Wyeth-Ayerst Pharmaceuticals recently took steps to warn of potential dangers of using the heart medication Cordarone (generic name: amiodarone) in pediatric patients. The Food and Drug Administration (FDA) last week notified physicians that an official change in labeling has taken place to reflect these concerns. This medication was never approved to treat pediatric patients and the original labeling does indicate this fact. Despite this, off-label use in pediatric patients is quite common. Off-label use of medications by physicians is legal as long as a medication is approved for general use by the FDA. Such practice is relatively commonplace for many other types of medications.

Amiodarone is indicated in the treatment of a heart rhythm disturbance known as ventricular arrhythmias. Specifically, it is intended to be used for disturbances of this kind that are life-threatening, repetitive and hard to treat with other medications. The medication does have a number of potential side-effects and the labeling clearly states that no studies in pediatric patients have been done.

The company has identified two possible risks that caused it to release its warning.
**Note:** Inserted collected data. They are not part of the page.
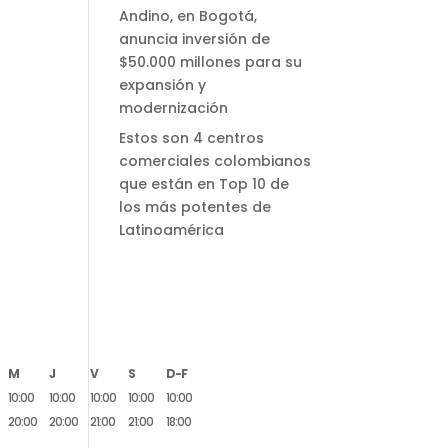
Andino, en Bogotá,
anuncia inversión de
$50.000 millones para su
expansión y
modernización
Estos son 4 centros
comerciales colombianos
que están en Top 10 de
los más potentes de
Latinoamérica
M
J
V
S
D-F
10:00
10:00
10:00
10:00
10:00
20:00
20:00
21:00
21:00
18:00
Both of these risks occur when the intravenous form of the medication is used - not the tablet form that patients might take at home.
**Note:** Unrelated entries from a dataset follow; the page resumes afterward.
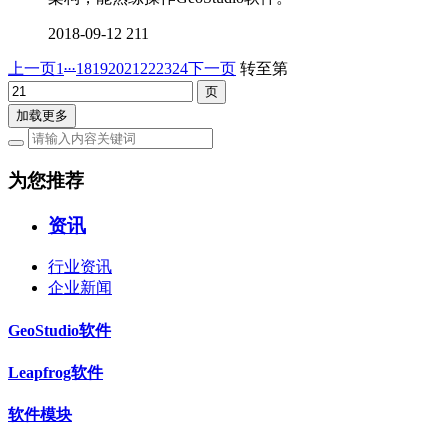
2018-09-12
211
...
上一页
1
18
19
20
21
22
23
24
下一页
转至第
加载更多
为您推荐
资讯
行业资讯
企业新闻
GeoStudio软件
Leapfrog软件
软件模块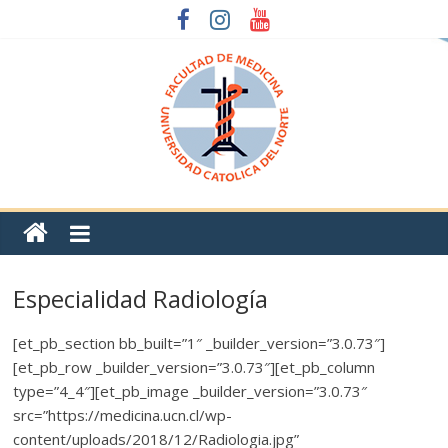
Especialidad Radiología
[et_pb_section bb_built=”1″ _builder_version=”3.0.73″]
[et_pb_row _builder_version=”3.0.73″][et_pb_column
type=”4_4″][et_pb_image _builder_version=”3.0.73″
src=”https://medicina.ucn.cl/wp-
content/uploads/2018/12/Radiologia.jpg”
The first problem is that the medication may cause a syndrome known as "gasping syndrome" in neonates. This can be a potentially fatal side effect. The second problem involves the fact that the medication reacts with the plastic tubing used in intravenous lines. When it is infused through these lines, the company states that it can "leach out plasticizers" and these chemicals have been shown in animal studies to have potentially harmful effects on the male reproductive system during development.

Anesthesiologists, in the setting of both the operating room and the intensive care unit, are among the group of physicians that use amiodarone frequently. It is important, therefore, for those caring for pediatric patients to be aware of these possible problems and take heed of the warnings from the company and the FDA.